**QUESTIONS SUR LE TEXTE:**
(1) D'après l'article sur le microbiote intestinal, combien de participants ont fourni les échantillons de selles analysés ?
(2) Rédigez, s'il vous plaît, la suite de l'article sur le microbiote intestinal à partir de sa dernière phrase.

**TEXTE PRÉSENTÉ:**
################
Une nouvelle étude publiée le 27 mai 2026 dans la revue Cell Host & Microbe révèle que les altérations du microbiote intestinal et de ses métabolites peuvent persister plus d'une décennie après l'ablation d'un adénome—un polype précancéreux du côlon—et pourraient continuer à augmenter le risque de cancer colorectal (CCR).
Des chercheurs du Dana-Farber Cancer Institute et du Broad Institute du MIT et de Harvard ont analysé des échantillons de selles de 616 participants des études Nurses' Health Study et Health Professionals Follow-up Study. Ils ont comparé le microbiote intestinal de personnes ayant subi l'ablation d'un adénome au moins 10 ans auparavant avec celui de personnes n'ayant jamais eu de polype. L'équipe a trouvé des différences significatives dans la composition des bactéries intestinales et les métabolites qu'elles produisent, même après avoir pris en compte des facteurs comme l'âge, l'alimentation et l'indice de masse corporelle.
################
**ITEMS PRÉSENTÉS:**
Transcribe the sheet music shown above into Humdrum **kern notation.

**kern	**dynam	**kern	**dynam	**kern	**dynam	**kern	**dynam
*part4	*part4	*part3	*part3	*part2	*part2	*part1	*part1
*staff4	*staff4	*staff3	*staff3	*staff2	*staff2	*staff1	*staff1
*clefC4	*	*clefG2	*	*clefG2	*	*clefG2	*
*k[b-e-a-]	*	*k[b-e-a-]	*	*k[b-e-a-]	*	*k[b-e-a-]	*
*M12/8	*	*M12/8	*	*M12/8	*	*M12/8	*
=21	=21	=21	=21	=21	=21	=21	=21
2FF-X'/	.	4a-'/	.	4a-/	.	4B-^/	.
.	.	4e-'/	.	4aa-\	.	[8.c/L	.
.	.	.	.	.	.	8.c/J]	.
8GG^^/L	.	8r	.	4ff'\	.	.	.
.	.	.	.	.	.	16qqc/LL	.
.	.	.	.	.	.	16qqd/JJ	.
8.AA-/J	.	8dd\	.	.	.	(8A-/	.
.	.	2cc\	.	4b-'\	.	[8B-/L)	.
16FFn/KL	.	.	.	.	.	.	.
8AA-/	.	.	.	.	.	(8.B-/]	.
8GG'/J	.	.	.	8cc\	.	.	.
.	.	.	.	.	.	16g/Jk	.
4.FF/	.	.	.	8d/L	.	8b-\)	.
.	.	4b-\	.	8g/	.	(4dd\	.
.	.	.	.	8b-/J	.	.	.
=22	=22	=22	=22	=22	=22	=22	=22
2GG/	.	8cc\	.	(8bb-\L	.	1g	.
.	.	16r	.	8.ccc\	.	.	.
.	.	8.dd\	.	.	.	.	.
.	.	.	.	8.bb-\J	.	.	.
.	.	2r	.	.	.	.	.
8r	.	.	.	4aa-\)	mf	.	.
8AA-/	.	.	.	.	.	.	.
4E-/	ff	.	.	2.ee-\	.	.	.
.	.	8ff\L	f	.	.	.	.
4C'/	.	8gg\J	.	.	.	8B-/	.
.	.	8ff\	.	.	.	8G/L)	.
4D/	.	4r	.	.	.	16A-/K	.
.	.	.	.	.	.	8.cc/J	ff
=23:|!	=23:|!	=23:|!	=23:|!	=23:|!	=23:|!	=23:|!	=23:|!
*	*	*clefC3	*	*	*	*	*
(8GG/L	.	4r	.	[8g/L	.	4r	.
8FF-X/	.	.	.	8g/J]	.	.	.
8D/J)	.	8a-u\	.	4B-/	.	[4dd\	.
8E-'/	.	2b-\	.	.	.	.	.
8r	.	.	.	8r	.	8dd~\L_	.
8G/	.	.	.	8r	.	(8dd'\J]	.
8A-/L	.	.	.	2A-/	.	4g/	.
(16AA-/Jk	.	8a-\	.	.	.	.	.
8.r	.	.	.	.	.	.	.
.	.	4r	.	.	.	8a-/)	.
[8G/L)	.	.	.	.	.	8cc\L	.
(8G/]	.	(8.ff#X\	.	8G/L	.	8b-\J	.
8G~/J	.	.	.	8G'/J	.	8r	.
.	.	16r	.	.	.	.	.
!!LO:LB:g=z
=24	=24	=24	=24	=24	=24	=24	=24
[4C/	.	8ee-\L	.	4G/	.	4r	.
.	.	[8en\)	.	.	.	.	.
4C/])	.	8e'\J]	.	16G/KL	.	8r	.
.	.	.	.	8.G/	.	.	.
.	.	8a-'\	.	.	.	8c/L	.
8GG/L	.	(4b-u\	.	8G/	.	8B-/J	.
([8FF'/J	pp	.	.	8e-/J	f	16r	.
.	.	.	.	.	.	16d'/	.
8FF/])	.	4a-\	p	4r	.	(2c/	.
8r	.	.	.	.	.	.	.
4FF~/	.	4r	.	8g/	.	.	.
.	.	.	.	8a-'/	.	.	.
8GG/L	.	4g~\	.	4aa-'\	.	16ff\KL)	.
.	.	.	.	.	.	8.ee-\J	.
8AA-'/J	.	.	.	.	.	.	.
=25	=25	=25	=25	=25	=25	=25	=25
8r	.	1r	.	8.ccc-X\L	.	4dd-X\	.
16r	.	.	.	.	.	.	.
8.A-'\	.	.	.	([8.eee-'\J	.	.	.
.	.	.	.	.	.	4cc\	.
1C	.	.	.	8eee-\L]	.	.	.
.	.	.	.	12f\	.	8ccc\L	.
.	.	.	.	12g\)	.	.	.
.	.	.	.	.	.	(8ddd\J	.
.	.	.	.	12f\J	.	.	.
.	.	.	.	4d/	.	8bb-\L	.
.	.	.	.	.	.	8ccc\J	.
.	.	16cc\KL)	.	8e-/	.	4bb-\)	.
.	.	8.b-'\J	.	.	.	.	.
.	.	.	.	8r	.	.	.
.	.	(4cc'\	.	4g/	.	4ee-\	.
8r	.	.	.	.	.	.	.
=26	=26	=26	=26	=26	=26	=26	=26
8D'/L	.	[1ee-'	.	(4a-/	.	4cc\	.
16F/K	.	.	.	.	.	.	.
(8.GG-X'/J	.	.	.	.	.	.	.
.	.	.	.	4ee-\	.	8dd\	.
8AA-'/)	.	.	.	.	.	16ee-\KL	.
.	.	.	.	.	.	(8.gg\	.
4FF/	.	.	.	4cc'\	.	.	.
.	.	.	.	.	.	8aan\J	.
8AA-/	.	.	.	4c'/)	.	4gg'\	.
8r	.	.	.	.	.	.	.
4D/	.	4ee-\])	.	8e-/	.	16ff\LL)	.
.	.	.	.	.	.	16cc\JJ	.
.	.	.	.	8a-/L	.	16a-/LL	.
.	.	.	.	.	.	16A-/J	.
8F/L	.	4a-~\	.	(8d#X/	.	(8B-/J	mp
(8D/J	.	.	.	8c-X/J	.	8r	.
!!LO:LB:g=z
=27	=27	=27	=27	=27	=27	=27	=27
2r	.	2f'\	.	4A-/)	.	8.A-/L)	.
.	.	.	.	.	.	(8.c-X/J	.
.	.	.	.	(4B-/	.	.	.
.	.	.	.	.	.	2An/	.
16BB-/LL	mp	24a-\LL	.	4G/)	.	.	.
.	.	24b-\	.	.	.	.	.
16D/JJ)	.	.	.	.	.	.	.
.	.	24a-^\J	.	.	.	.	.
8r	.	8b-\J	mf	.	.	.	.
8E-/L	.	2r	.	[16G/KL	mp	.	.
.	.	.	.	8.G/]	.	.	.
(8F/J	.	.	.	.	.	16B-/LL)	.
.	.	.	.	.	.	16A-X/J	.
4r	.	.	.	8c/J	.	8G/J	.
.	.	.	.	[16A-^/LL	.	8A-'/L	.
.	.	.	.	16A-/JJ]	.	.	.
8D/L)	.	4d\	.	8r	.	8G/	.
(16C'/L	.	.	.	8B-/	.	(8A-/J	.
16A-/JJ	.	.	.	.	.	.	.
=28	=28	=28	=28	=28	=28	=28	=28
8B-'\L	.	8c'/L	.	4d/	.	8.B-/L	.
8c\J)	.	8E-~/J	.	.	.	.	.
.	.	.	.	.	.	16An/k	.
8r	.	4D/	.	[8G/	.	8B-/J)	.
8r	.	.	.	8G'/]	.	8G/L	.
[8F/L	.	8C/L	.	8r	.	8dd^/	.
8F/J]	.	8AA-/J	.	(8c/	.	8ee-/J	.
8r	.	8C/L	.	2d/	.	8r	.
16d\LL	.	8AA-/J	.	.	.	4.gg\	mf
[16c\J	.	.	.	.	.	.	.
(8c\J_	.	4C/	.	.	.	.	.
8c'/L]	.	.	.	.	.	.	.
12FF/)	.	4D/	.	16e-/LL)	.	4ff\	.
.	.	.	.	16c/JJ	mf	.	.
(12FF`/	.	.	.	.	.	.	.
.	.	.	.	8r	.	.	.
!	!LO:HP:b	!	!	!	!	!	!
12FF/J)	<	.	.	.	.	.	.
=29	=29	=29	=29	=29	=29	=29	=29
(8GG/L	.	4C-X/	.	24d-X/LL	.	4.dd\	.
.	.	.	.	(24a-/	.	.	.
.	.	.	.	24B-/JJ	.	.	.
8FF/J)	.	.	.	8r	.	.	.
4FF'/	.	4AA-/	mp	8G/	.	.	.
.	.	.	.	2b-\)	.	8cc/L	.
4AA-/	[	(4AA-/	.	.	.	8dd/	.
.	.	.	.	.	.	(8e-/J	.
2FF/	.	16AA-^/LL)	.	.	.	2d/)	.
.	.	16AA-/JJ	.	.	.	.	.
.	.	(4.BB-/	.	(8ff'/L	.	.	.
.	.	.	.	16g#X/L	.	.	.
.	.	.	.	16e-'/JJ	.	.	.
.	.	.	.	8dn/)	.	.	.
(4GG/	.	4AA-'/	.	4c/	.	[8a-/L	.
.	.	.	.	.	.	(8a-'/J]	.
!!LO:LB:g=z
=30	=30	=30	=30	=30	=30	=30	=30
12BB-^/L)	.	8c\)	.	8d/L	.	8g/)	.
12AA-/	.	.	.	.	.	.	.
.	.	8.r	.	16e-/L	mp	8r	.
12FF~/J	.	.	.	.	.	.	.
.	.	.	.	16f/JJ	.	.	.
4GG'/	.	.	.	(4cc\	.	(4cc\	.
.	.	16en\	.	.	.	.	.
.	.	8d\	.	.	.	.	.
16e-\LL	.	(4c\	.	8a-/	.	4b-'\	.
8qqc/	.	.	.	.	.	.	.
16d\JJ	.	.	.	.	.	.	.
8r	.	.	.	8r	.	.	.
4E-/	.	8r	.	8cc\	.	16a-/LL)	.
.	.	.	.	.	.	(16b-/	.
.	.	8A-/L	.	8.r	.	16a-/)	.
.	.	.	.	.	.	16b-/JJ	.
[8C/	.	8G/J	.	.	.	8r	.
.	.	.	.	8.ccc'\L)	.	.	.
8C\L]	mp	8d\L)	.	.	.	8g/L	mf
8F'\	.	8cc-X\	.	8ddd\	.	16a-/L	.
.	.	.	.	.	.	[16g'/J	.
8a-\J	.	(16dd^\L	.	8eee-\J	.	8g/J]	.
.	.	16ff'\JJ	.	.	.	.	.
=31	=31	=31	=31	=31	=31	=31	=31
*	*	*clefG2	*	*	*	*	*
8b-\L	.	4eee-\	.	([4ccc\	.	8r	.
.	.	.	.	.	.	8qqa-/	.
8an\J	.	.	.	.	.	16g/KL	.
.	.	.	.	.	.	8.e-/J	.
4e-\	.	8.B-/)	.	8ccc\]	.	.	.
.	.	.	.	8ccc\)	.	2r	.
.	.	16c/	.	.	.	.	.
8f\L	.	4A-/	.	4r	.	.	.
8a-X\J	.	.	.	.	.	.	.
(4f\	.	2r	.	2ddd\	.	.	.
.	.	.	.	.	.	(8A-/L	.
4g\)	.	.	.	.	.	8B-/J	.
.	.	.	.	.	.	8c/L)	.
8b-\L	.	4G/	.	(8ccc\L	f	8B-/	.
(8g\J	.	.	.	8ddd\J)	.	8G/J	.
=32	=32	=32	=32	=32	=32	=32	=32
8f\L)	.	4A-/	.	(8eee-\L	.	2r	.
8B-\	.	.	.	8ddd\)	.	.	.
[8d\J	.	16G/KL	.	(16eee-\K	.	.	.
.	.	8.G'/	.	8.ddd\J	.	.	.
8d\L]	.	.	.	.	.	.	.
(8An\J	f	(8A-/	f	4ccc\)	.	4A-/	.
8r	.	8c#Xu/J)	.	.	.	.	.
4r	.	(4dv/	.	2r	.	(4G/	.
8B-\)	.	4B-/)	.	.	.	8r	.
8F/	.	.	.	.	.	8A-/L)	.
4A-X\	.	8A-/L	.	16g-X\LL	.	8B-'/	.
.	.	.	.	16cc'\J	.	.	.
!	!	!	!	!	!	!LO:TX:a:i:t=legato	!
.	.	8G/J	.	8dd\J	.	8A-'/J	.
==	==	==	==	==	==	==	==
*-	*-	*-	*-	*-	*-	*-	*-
################
**RÉSULTATS PAR TÂCHE:**
(1) 616 participants.

(2)
Plus précisément, l'étude a identifié une diminution des bactéries bénéfiques comme Faecalibacterium prausnitzii et une augmentation des bactéries pro-inflammatoires comme Bacteroides fragilis. L'analyse des métabolites a montré des niveaux réduits de butyrate, un acide gras à chaîne courte connu pour ses propriétés anticancéreuses, et des niveaux élevés d'acides biliaires secondaires, qui peuvent favoriser l'inflammation et les dommages à l'ADN.
« Nos résultats suggèrent que le microbiote intestinal pourrait servir de facteur de risque persistant pour le cancer colorectal, même après l'ablation des lésions précancéreuses », a déclaré le Dr Shuji Ogino, auteur principal de l'étude et professeur à la Harvard T.H. Chan School of Public Health. « Cela ouvre la voie à des outils de dépistage basés sur le microbiote et à des interventions préventives potentielles. »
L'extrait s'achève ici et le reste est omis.